*Data records:*
____________
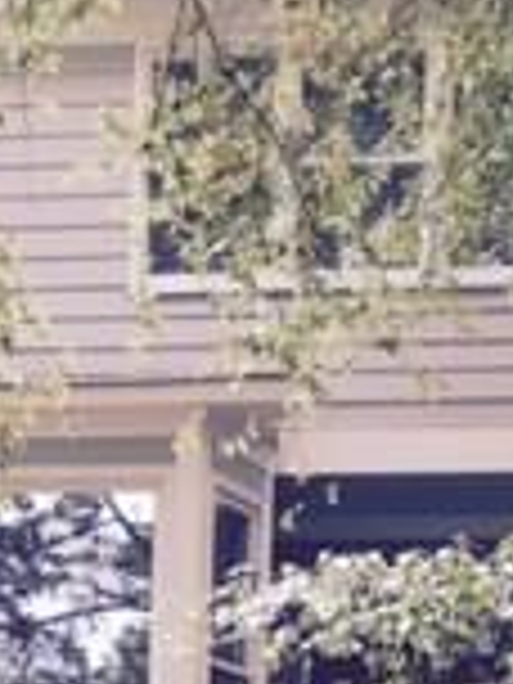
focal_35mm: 122
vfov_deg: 14.7
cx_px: -189
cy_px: 1116
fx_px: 2411
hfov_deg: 11.8
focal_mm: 4.15
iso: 25
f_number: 2.2
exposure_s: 1/60
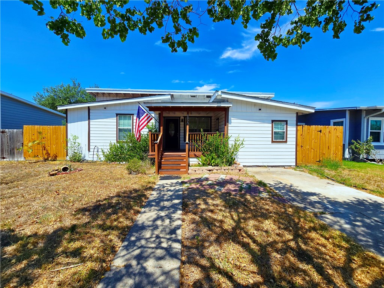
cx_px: 192
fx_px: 144
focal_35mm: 13
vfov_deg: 89.9
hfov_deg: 106.2
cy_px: 144
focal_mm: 2.2
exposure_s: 1/2500
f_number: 2.2
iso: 50
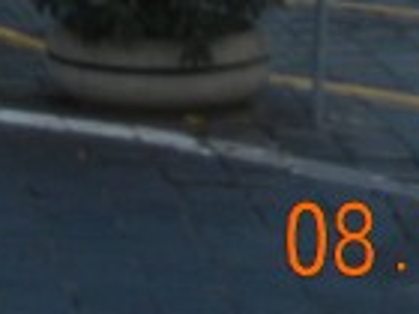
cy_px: -670
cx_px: -305
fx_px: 3014
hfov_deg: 7.7
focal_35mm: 249
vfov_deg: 5.6
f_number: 3.6
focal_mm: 6.2
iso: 160
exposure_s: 1/406
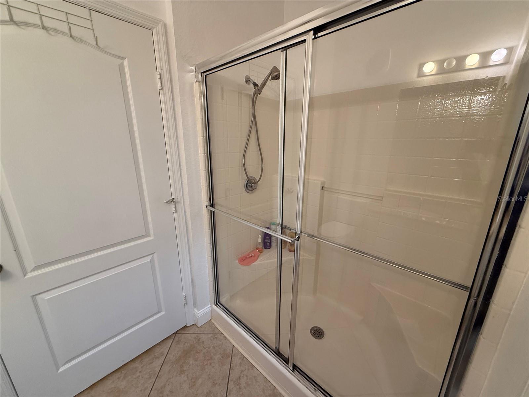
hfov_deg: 102.1
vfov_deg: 85.7
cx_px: 264
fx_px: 214
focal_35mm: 14
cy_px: 198
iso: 200
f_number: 2.2
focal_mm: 2.22
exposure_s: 1/60
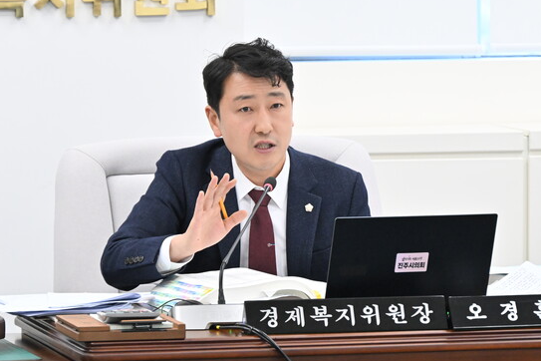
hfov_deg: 7.8
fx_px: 3982
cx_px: 279
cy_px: 177
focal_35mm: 265
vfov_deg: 5.2
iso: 4000
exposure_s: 1/250
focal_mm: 160
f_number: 6.3
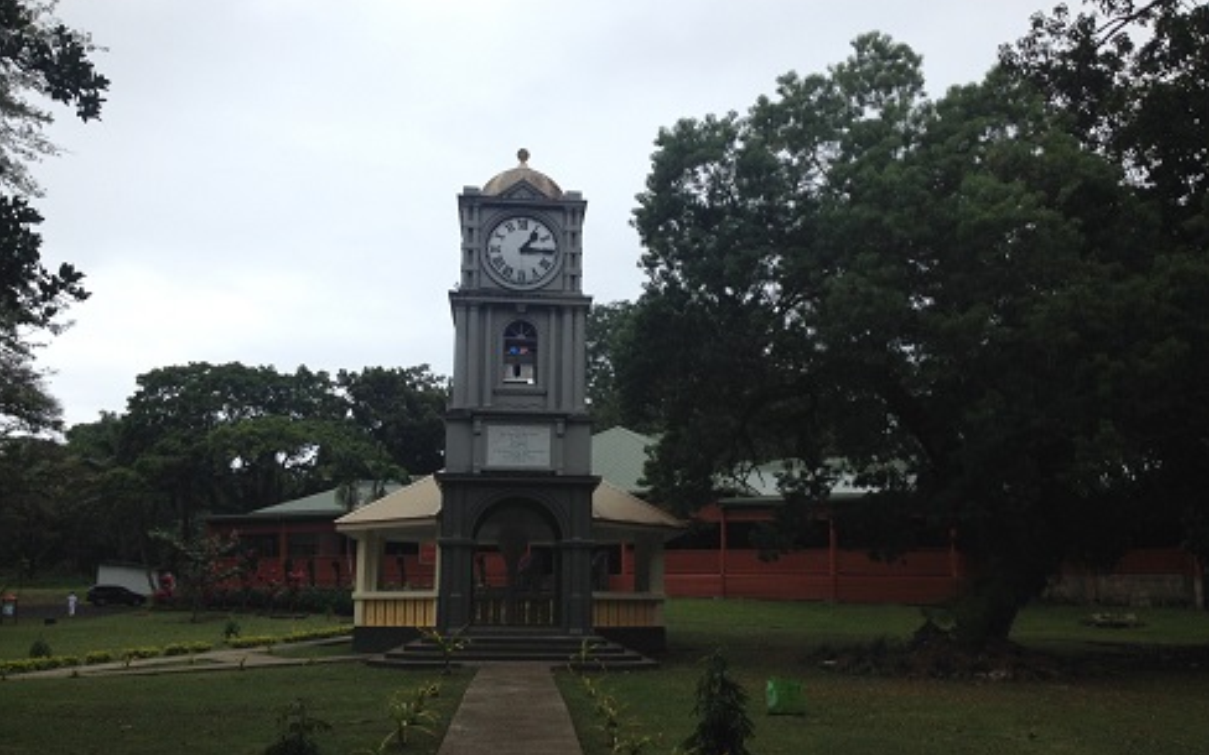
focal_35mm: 38
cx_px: 595
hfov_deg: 51.5
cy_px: 407
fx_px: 1252
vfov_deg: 33.6
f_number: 2.4
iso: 50
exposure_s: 1/1062
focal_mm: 4.28
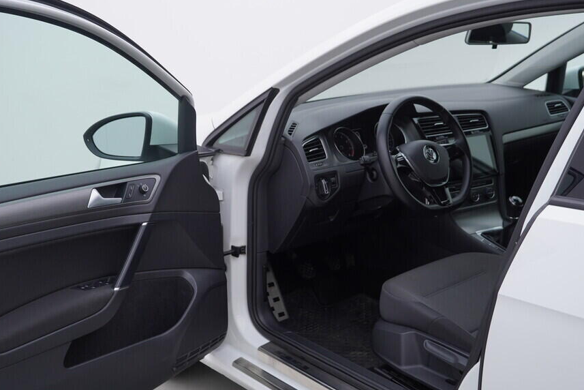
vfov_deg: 31.2
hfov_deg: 45.4
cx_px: 262
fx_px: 698
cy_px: 225
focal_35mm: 43
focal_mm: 24
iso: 125
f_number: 4
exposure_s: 1/80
____________
*WORK TO BE COMPLETED:* Go to the line above that has "vfov_deg: 5.2" and copy exactly from there down to the line that has "focal_mm: 24", both included. Leave the pictures out.

*SOLUTION BELOW:*
vfov_deg: 5.2
iso: 4000
exposure_s: 1/250
focal_mm: 160
f_number: 6.3
focal_35mm: 38
cx_px: 595
hfov_deg: 51.5
cy_px: 407
fx_px: 1252
vfov_deg: 33.6
f_number: 2.4
iso: 50
exposure_s: 1/1062
focal_mm: 4.28
vfov_deg: 31.2
hfov_deg: 45.4
cx_px: 262
fx_px: 698
cy_px: 225
focal_35mm: 43
focal_mm: 24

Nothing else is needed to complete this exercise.